Removal of Regular Medications in the Terminally Ill

Hospice patients (and their families) often question whether or not the patient should continue to receive medications for illnesses which are unrelated to the patient's terminal illness. This scenario is quite common, and hospice staff often care for patients with complex clinical conditions. For example, a patient with lung cancer may also have heart disease or high blood pressure, or both. In many cases, a patient may have three or even four conditions simultaneously and still not be actively dying. Should the patient continue these medications when they enter hospice? To get right to the heart of the matter, the answer is "yes," the patient should be allowed to continue the regular medications even when in a hospice.

Hospices Must Provide Medications for Related Conditions

The uniform federal hospice regulations state that "medical supplies and appliances including drugs and biologicals, must [emphasis added] be provided as needed for the palliation and management of the terminal illness and related conditions.1 This means that the hospice must supply medications to relieve the symptoms related to the terminal illness. However, the hospice does not have to pay for medications which are unrelated to the terminal illness. A hospice will not pay for such medications.

What is important to note is what the regulations do NOT state.
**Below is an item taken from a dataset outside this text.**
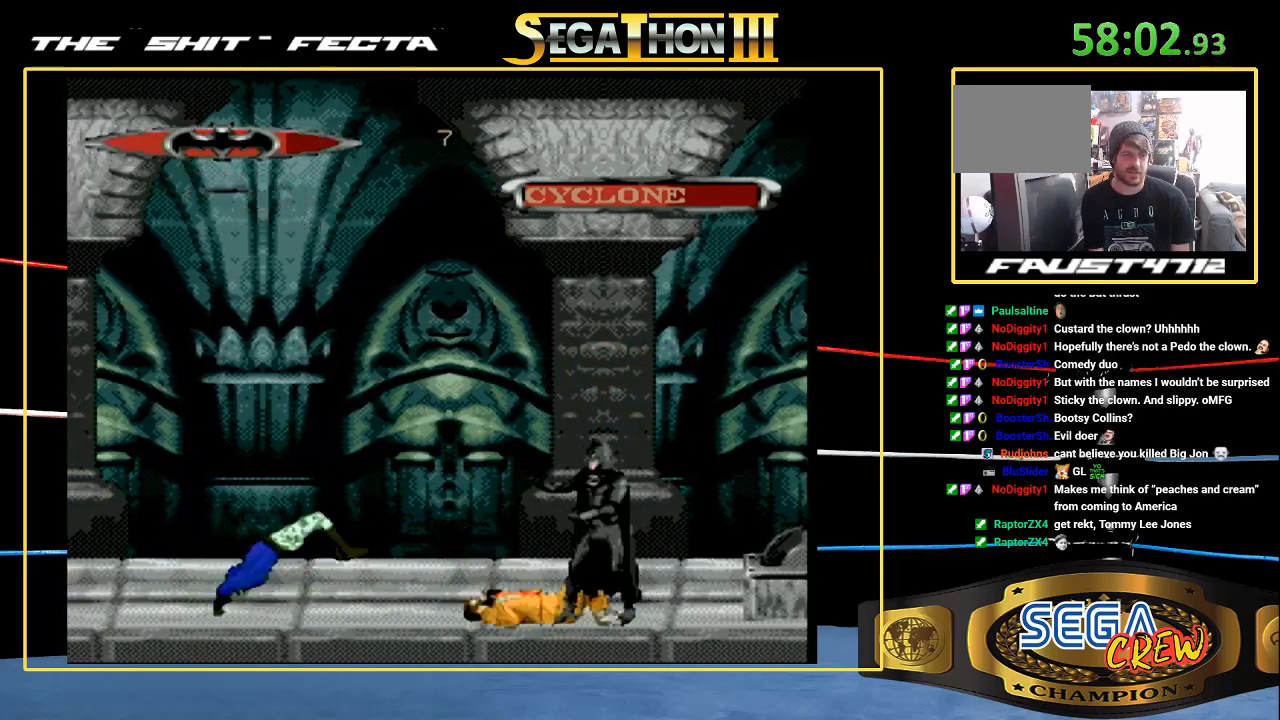
{"buttons": [], "events": [[200, "DPAD_LEFT", "up"]]}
The regulations do NOT state that a hospice can prevent a patient from receiving their regular medications. What does this mean to the hospice professional dealing with a patient on the front lines who just happens to have a treatable non-terminal disease? The hospice professional, in consultation with the physician, must assess the patient's clinical situation at the time and intervene in such a way so as to stabilize the patient's non-terminal illnesses while honoring the patient's wishes regarding his care.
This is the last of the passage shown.